Input data:
[BEGIN]

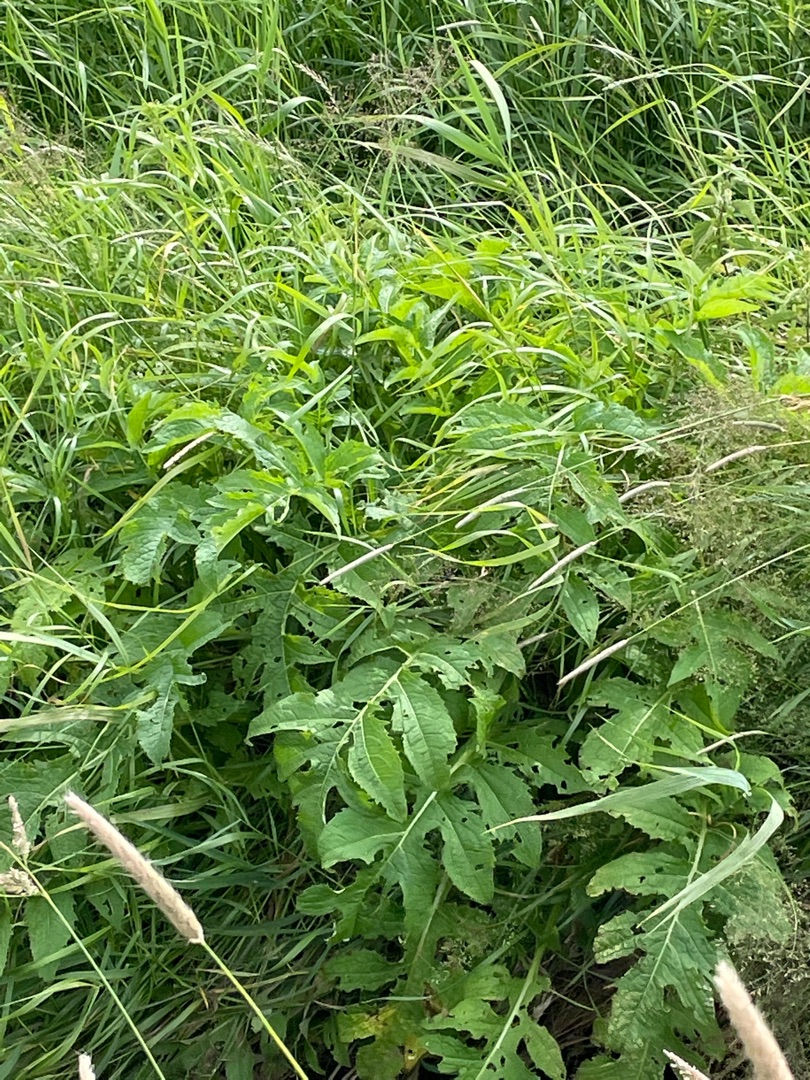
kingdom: Plantae
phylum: Tracheophyta
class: Magnoliopsida
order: Asterales
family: Asteraceae
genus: Cirsium
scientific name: Cirsium oleraceum
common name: Kål-tidsel
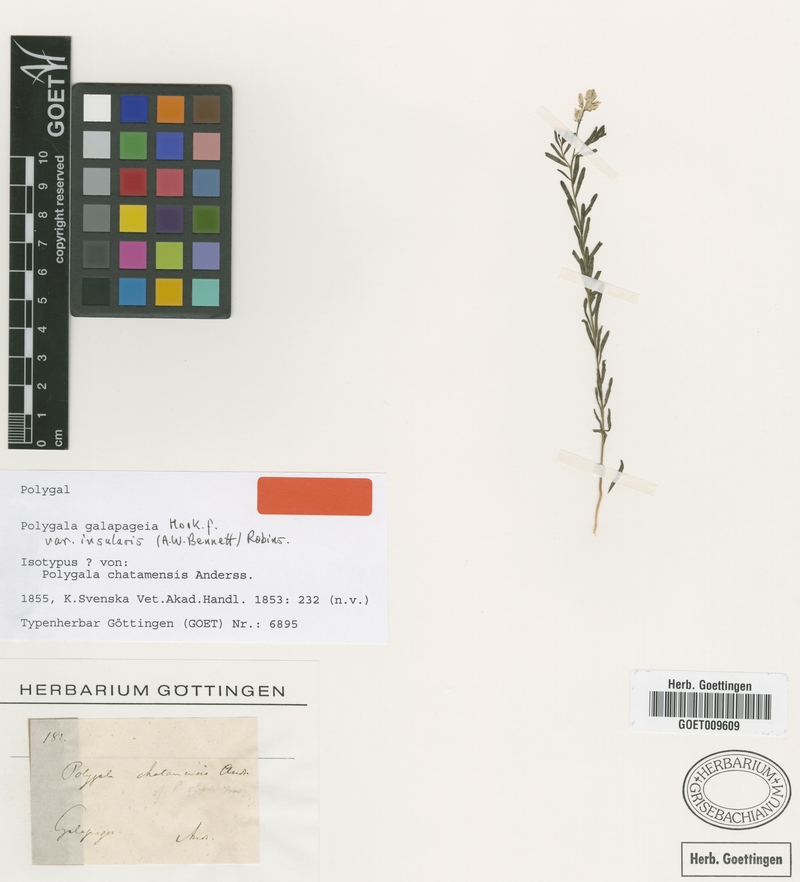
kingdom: Plantae
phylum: Tracheophyta
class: Magnoliopsida
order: Fabales
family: Polygalaceae
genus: Polygala
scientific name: Polygala galapageia
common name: Galapagos milkwort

[END]

Problem statement:
Rewrite all the rows above, changing "scientific name" to "binomial name" and keeping every other word the same. Omit the pictures from your answer.

Answer to this problem:
kingdom: Plantae
phylum: Tracheophyta
class: Magnoliopsida
order: Asterales
family: Asteraceae
genus: Cirsium
binomial name: Cirsium oleraceum
common name: Kål-tidsel
kingdom: Plantae
phylum: Tracheophyta
class: Magnoliopsida
order: Fabales
family: Polygalaceae
genus: Polygala
binomial name: Polygala galapageia
common name: Galapagos milkwort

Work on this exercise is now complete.